DOMENICA IV DI PASQUA ANNO B
Dal Vangelo secondo Giovanni , 10,11-18.
In quel tempo, Gesù disse: «Io sono il buon pastore. Il buon pastore dà la propria vita per le pecore. Il mercenario – che non è pastore e al quale le pecore non appartengono – vede venire il lupo, abbandona le pecore e fugge, e il lupo le rapisce e le disperde; perché è un mercenario e non gli importa delle pecore. Io sono il buon pastore, conosco le mie pecore e le mie pecore conoscono me, così come il Padre conosce me e io conosco il Padre, e do la mia vita per le pecore. E ho altre pecore che non provengono da questo recinto: anche quelle io devo guidare. Ascolteranno la mia voce e diventeranno un solo gregge, un solo pastore. Per questo il Padre mi ama: perché io do la mia vita, per poi riprenderla di nuovo. Nessuno me la toglie: io la do da me stesso. Ho il potere di darla e il potere di riprenderla di nuovo. Questo è il comando che ho ricevuto dal Padre mio».
Commento
L’attenzione del brano si concentra sulla figura di Gesù, che per due volte si proclama buon Pastore. Bisogna precisare che nel vangelo di Giovanni l’aggettivo tradotto con buono significa anche bello. Questa osservazione permette di rilevare che non si parla qui di bontà solo come disposizione dell’animo di Gesù; Giovanni evidenzia piuttosto la bellezza di Gesù, punta cioè a far percepire lo splendore della verità di Cristo, la bellezza della sua rivelazione, affinchè l’uomo ne rimanga affascinato. La fede infatti si può realizzare soltanto se l’uomo rimane rapito della verità di Gesù, soltanto se la bellezza della sua rivelazione lo conquista. Ora la bellezza del pastore Gesù la si percepisce sulla base di due comportamenti. Il primo è proprio del pastore che offre la vita per le pecore, che si prende cura di loro in maniera disinteressata, provvedendo alla loro prosperità e difendendole dai nemici, fino al sacrificio della vita. Il secondo elemento è l’assoluta fiducia, fondata sulla perfetta conoscenza delle pecore verso la loro guida. Esse conoscono la sua voce e ne seguono fedelmente i richiami.
Lo splendore della bellezza mostrata da Gesù è la medesima del Padre che lo ha mandato per amore di noi uomini, amati come figli da ricuperare dalla dispersione per ritrovarci tutti nell’unica casa come fratelli. Il rapporto dell’uomo con Dio si fonda sulla scoperto di un volto amoroso, impegnato in una dedizione totale da giungere al dono della vita.

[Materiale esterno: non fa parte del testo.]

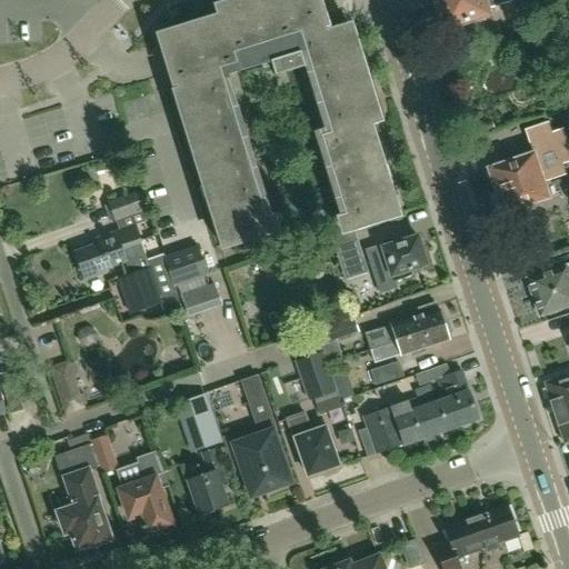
[(255,68),(233,0),(218,6),(221,16),(160,35),(175,82),(176,82),(179,90),(175,92),(222,247),(277,230),(277,228),(276,229),(229,76),(255,68)]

E’ il volto dell’infinita misericordia che il Figlio Gesù condivide col Padre che lo dona e che suscita la meravigliata sorpresa per un interessamento così inatteso. Questo genera una fiducia che è confidenza totale, affidamento per una sicurezza finalmente trovata ed un orientamento sicuro per la vita.
Questa settimana in città, nella chiesa di S. Spirito, sono offerte alla venerazione dei fedeli le reliquie di S. Teresa del Volto Santo di Gesù (1873-1897), la grande santa dei tempi moderni, morta di tubercolosi a 24 anni nell’omonimo monastero carmelitano. La sua ricchissima esperienza religiosa è fondata proprio su questi due elementi: Il Volto misericordioso di Gesù e la confidenza assoluta in Lui. Teresa ha interpretato la giustizia di Dio alla luce della sua misericordia, della sua tenerezza verso un essere debole e fragile come l’uomo, assimilato ad un bambino, che ha bisogno di continuo affetto. Di questi sentimenti ha offerto testimonianze indimenticabili in scritti che andrebbero maggiormente conosciuti: «A me Dio ha donato la sua Misericordia infinita ed è attraverso questa che io contemplo e adoro le altre perfezioni divine ! … Allora tutte mi appaiono splendenti di Amore, la Giustizia stessa mi appare ripiena di amore … Che gioia dolce pensare che Dio è giusto, cioè che Egli tiene conto delle nostre debolezze, che Egli conosce perfettamente le fragilità della nostra natura. Di che quindi avrò paura?». La Misericordia di Gesù crea la possibilità di un abbandono totale in Lui. Spesso Teresa dice di essere come un bambino che trova la sua sicurezza perchè accolto tra le braccia, oppure che siede sulle ginocchia di Gesù. Vuole godere fino in fondo questa estrema vicinanza: «Io non domando che l’amore infinito, senza altro limite che Te, l’amore che non sia più io, ma te mio Gesù». Vuole raccogliere in sè questo amore misericordioso e far proprie e vivere di tutte le sue tenerezze: «Vi supplico Gesù di consumarmi senza fine, lasciando traboccare nella mia anima i frutti di tenerezza racchiusi in voi e così io divenga testimone del tuo Amore».